* [LIST OF TASKS]
(A) In the debugging-practice template code, what value is set as the underlying rate of gym users per hour?
(B) Write the next lines of the debugging-practice template code, picking up after its last line.
──────── EXTRACT TO READ ────────
Use the %load magic to insert the code directly in the cell below, then rerun the cell. Uncomment the plt.xlim command to zoom in on different parts of the plot.

In [None]:
# %load templatecodeprotected_mod
"""
This template code is intended to provide practice in debugging, speed 
optimization, and spotting bad habits in programming. The code runs but 
is deeply flawed. If you improve the code following all the best practices 
you know, you'll learn something about both programming and the Central 
Limit Theorem.

Author: Sheila Kannappan
Last modified: September 2019
"""

# standard imports and naming conventions; uncomment as needed
import numpy as np              # basic numerical analysis
import matplotlib.pyplot as plt # plotting
import scipy.stats as stats     # statistical functions
#import pdb                      # python debugger
#import time                     # python timekeeper

def gaussfunc(xvals, mean, sigma):
    y = np.exp(-0.5*((((xvals-mean)/sigma)**2)))
    norm = 1./(sigma*np.sqrt(2. * np.pi))
    y = norm * y
    return y

def main():
    U = 8. # underlying rate of gym users per hour 
    Nct = np.array([6, 36, 216, 1296]) # typical total number of people counted (powers of 6)
──────── SOURCE MATERIAL ────────
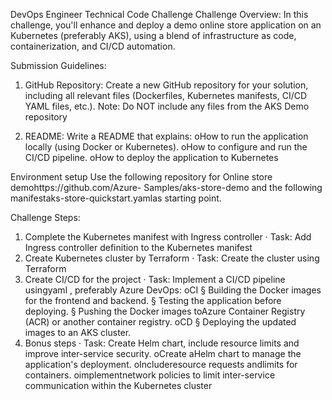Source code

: DevOps Engineer Technical Code Challenge
Challenge Overview:
In this challenge, you'll enhance and deploy a demo online store application on an
Kubernetes (preferably AKS), using a blend of infrastructure as code, containerization,
and CI/CD automation.

Submission Guidelines:
1. GitHub Repository: Create a new GitHub repository for your solution, including
all relevant files (Dockerfiles, Kubernetes manifests, CI/CD YAML files, etc.).
Note: Do NOT include any files from the AKS Demo repository

2. README: Write a README that explains:
oHow to run the application locally (using Docker or Kubernetes).
oHow to configure and run the CI/CD pipeline.
oHow to deploy the application to Kubernetes

Environment setup
Use the following repository for Online store demohttps://github.com/Azure-
Samples/aks-store-demo and the following manifestaks-store-quickstart.yamlas
starting point.

Challenge Steps:
1. Complete the Kubernetes manifest with Ingress controller
· Task: Add Ingress controller definition to the Kubernetes manifest
2. Create Kubernetes cluster by Terraform
· Task: Create the cluster using Terraform
3. Create CI/CD for the project
· Task: Implement a CI/CD pipeline usingyaml , preferably Azure DevOps:
oCI
    § Building the Docker images for the frontend and backend.
    § Testing the application before deploying.
    § Pushing the Docker images toAzure Container Registry (ACR) or
    another container registry.
    oCD
    § Deploying the updated images to an AKS cluster.
4. Bonus steps
· Task: Create Helm chart, include resource limits and improve inter-service
security.
oCreate aHelm chart to manage the application's deployment.
oIncluderesource requests andlimits for containers.
oimplementnetwork policies to limit inter-service communication within
the Kubernetes cluster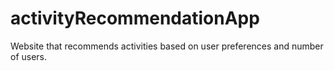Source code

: # activityRecommendationApp
Website that recommends activities based on user preferences and number of users.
────────
* [TASK-BY-TASK OUTPUTS]
(A) 8 gym users per hour

(B)
    nhr = Nct/U # time to count this many people
    #labelarr = ["count for %s hr" % ihr for ihr in nhr]
    
    for i in range(0, len(Nct)):
        
        # plot probabilities of count values for range around mean
        mean = Nct[i]
        maxval = 2*mean
        xvals=np.arange(0, maxval)
        prob = stats.poisson.pmf(xvals, mean)
        plt.plot(xvals, prob, 'r', lw=3)
        plt.xlabel("count value")
        plt.ylabel("probability")
        plt.xscale("log")
        sel = np.where(np.isclose(prob,max(prob)))
        sel=sel[0][0]
        n = xvals[sel]
        probval = prob[sel]
        label = "count for %s hr" % (nhr[i])
        plt.text(n, probval, label)

        # plot Gaussian distribution with matching mean and sigma
        sigma=np.sqrt(mean)
        y = gaussfunc(xvals, mean, sigma)
        plt.plot(xvals, y, 'b')
        #plt.xlim([,])
    
if __name__ == '__main__':
    main()
    plt.show()